> _Problem to solve_: Please retype the entries exactly as they stand, leaving out any pictures.

> _Extracted data_:
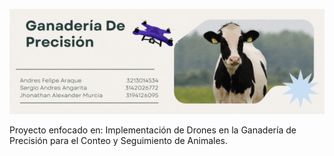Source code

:   ![./Ganaderia.gif](./Ganaderia.gif)

Proyecto enfocado en: Implementación de Drones en la Ganadería de Precisión para el Conteo y Seguimiento de Animales.
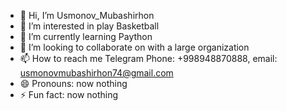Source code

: - 👋 Hi, I’m Usmonov_Mubashirhon
- 👀 I’m interested in play Basketball
- 🌱 I’m currently learning Paython
- 💞️ I’m looking to collaborate on with a large organization
- 📫 How to reach me Telegram Phone: +998948870888, email: usmonovmubashirhon74@gmail.com
- 😄 Pronouns: now nothing
- ⚡ Fun fact: now nothing

<!---
mubashirhonus/mubashirhonus is a ✨ special ✨ repository because its `README.md` (this file) appears on your GitHub profile.
You can click the Preview link to take a look at your changes.
--->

> _Problem solution_:
Source code

:   ![./Ganaderia.gif](./Ganaderia.gif)

Proyecto enfocado en: Implementación de Drones en la Ganadería de Precisión para el Conteo y Seguimiento de Animales.
Source code

: - 👋 Hi, I’m Usmonov_Mubashirhon
- 👀 I’m interested in play Basketball
- 🌱 I’m currently learning Paython
- 💞️ I’m looking to collaborate on with a large organization
- 📫 How to reach me Telegram Phone: +998948870888, email: usmonovmubashirhon74@gmail.com
- 😄 Pronouns: now nothing
- ⚡ Fun fact: now nothing

<!---
mubashirhonus/mubashirhonus is a ✨ special ✨ repository because its `README.md` (this file) appears on your GitHub profile.
You can click the Preview link to take a look at your changes.
--->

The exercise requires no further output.